_EXERCISE INSTRUCTIONS_
Copy out the records so that each line matches the original.

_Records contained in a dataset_

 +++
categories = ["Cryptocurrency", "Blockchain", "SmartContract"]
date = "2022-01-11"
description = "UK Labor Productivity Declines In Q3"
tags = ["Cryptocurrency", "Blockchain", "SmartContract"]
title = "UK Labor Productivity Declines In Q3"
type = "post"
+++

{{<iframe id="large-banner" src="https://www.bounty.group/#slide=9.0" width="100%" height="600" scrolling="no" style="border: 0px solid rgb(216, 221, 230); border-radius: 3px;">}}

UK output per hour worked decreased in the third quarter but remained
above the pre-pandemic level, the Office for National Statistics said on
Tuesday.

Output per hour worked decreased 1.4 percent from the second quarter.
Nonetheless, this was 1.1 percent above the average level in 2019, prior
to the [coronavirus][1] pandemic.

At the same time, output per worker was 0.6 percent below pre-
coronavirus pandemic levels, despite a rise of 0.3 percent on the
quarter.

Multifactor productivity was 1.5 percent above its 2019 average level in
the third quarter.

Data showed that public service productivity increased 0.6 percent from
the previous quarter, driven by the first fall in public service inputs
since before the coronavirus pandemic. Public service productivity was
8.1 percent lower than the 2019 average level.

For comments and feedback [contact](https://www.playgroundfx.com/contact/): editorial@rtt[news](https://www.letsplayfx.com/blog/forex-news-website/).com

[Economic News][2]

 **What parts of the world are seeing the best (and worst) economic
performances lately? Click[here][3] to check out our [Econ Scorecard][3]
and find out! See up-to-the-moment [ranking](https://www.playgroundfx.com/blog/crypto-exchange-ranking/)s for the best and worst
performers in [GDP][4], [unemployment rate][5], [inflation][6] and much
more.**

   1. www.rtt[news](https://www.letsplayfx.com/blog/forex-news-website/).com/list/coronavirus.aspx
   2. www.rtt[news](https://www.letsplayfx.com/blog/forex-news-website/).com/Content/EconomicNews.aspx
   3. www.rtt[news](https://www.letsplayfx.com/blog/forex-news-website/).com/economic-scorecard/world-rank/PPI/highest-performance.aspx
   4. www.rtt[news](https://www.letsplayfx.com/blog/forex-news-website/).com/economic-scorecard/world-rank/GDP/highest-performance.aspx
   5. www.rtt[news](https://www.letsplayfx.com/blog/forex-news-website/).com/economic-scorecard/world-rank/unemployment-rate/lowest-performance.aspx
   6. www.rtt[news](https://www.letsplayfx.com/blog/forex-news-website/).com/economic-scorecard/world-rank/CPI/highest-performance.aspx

_ANSWER SECTION_
 +++
categories = ["Cryptocurrency", "Blockchain", "SmartContract"]
date = "2022-01-11"
description = "UK Labor Productivity Declines In Q3"
tags = ["Cryptocurrency", "Blockchain", "SmartContract"]
title = "UK Labor Productivity Declines In Q3"
type = "post"
+++

{{<iframe id="large-banner" src="https://www.bounty.group/#slide=9.0" width="100%" height="600" scrolling="no" style="border: 0px solid rgb(216, 221, 230); border-radius: 3px;">}}

UK output per hour worked decreased in the third quarter but remained
above the pre-pandemic level, the Office for National Statistics said on
Tuesday.

Output per hour worked decreased 1.4 percent from the second quarter.
Nonetheless, this was 1.1 percent above the average level in 2019, prior
to the [coronavirus][1] pandemic.

At the same time, output per worker was 0.6 percent below pre-
coronavirus pandemic levels, despite a rise of 0.3 percent on the
quarter.

Multifactor productivity was 1.5 percent above its 2019 average level in
the third quarter.

Data showed that public service productivity increased 0.6 percent from
the previous quarter, driven by the first fall in public service inputs
since before the coronavirus pandemic. Public service productivity was
8.1 percent lower than the 2019 average level.

For comments and feedback [contact](https://www.playgroundfx.com/contact/): editorial@rtt[news](https://www.letsplayfx.com/blog/forex-news-website/).com

[Economic News][2]

 **What parts of the world are seeing the best (and worst) economic
performances lately? Click[here][3] to check out our [Econ Scorecard][3]
and find out! See up-to-the-moment [ranking](https://www.playgroundfx.com/blog/crypto-exchange-ranking/)s for the best and worst
performers in [GDP][4], [unemployment rate][5], [inflation][6] and much
more.**

   1. www.rtt[news](https://www.letsplayfx.com/blog/forex-news-website/).com/list/coronavirus.aspx
   2. www.rtt[news](https://www.letsplayfx.com/blog/forex-news-website/).com/Content/EconomicNews.aspx
   3. www.rtt[news](https://www.letsplayfx.com/blog/forex-news-website/).com/economic-scorecard/world-rank/PPI/highest-performance.aspx
   4. www.rtt[news](https://www.letsplayfx.com/blog/forex-news-website/).com/economic-scorecard/world-rank/GDP/highest-performance.aspx
   5. www.rtt[news](https://www.letsplayfx.com/blog/forex-news-website/).com/economic-scorecard/world-rank/unemployment-rate/lowest-performance.aspx
   6. www.rtt[news](https://www.letsplayfx.com/blog/forex-news-website/).com/economic-scorecard/world-rank/CPI/highest-performance.aspx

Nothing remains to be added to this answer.